**EXERCISE:** On what date was the email below sent?

[START TEXT PROVIDED]

X-Original-To: cryptography@metzdowd.com
X-Original-To: cryptography@metzdowd.com
Date: Mon, 27 Feb 2006 09:36:52 +0000
From: Ben Laurie <ben@algroup.co.uk>
To: Alex Alten <alex@alten.org>
Cc: Ed Gerck <edgerck@nma.com>, Paul Hoffman <paul.hoffman@vpnc.org>,
	cryptography@metzdowd.com
In-Reply-To: <4.3.2.7.1.20060226160016.0452c328@mail.alten.org>

Alex Alten wrote:
> At 05:12 PM 2/26/2006 +0000, Ben Laurie wrote:
>> Alex Alten wrote:
>>> At 02:59 PM 2/24/2006 +0000, Ben Laurie wrote:
>>>> Ed Gerck wrote: We have keyservers for this (my chosen
>>>> technology was PGP). If you liken their use to looking up an
>>>> address in an address book, this isn't hard for users to grasp.

[END TEXT PROVIDED]
[START DATA ENTRIES]

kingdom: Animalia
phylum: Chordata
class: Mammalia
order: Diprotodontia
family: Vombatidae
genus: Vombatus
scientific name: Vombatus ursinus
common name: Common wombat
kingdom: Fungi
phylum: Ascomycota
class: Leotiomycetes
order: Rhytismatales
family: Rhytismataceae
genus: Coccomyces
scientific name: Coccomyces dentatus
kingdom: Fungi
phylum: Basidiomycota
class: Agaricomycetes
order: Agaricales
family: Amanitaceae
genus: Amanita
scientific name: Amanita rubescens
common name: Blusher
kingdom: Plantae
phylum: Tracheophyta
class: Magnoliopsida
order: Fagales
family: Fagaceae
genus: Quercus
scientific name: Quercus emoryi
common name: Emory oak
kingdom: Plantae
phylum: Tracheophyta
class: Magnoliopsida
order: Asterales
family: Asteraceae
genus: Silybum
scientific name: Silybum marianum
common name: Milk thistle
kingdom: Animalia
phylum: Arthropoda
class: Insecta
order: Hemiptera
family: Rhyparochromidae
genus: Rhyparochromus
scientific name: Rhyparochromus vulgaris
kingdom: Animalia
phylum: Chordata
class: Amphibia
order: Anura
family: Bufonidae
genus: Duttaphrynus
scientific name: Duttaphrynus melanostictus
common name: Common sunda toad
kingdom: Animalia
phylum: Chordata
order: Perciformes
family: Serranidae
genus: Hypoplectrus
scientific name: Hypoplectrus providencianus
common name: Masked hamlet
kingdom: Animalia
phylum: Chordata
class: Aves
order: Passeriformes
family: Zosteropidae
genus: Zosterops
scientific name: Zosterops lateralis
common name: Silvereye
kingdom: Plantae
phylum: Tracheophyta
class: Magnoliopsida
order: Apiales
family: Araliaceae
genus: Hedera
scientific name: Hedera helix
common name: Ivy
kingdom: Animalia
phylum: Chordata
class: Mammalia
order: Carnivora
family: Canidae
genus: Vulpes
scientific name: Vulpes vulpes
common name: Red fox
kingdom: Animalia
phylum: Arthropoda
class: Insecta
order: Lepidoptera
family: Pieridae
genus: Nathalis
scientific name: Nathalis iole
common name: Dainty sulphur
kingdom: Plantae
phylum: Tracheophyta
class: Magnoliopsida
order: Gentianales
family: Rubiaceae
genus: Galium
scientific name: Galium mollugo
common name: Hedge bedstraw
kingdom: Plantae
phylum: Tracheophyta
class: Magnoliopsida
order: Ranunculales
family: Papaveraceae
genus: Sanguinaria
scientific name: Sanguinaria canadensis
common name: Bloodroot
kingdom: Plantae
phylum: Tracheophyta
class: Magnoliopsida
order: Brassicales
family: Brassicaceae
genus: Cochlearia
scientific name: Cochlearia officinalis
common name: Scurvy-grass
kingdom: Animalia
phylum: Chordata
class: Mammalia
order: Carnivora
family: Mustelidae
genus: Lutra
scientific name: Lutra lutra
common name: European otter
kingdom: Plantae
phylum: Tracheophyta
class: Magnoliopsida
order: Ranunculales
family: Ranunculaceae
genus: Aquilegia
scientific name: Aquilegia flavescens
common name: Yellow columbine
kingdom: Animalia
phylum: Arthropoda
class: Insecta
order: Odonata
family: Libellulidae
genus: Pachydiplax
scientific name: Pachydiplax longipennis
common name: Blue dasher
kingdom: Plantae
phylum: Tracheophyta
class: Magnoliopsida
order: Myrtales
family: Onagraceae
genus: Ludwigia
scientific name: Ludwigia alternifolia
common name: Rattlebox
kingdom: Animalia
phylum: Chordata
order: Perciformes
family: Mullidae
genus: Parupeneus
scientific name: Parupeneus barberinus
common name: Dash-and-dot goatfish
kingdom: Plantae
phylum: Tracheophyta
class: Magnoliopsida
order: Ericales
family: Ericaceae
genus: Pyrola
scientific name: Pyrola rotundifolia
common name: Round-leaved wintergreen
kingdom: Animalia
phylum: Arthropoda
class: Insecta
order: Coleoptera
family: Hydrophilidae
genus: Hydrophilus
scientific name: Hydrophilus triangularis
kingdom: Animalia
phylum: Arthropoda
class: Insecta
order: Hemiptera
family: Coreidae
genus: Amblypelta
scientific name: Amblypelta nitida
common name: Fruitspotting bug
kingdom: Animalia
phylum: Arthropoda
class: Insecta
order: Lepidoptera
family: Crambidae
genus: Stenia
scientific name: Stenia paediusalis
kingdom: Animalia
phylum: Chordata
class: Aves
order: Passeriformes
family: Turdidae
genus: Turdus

[END DATA ENTRIES]

**WRITTEN SOLUTION:** Monday, February 27, 2006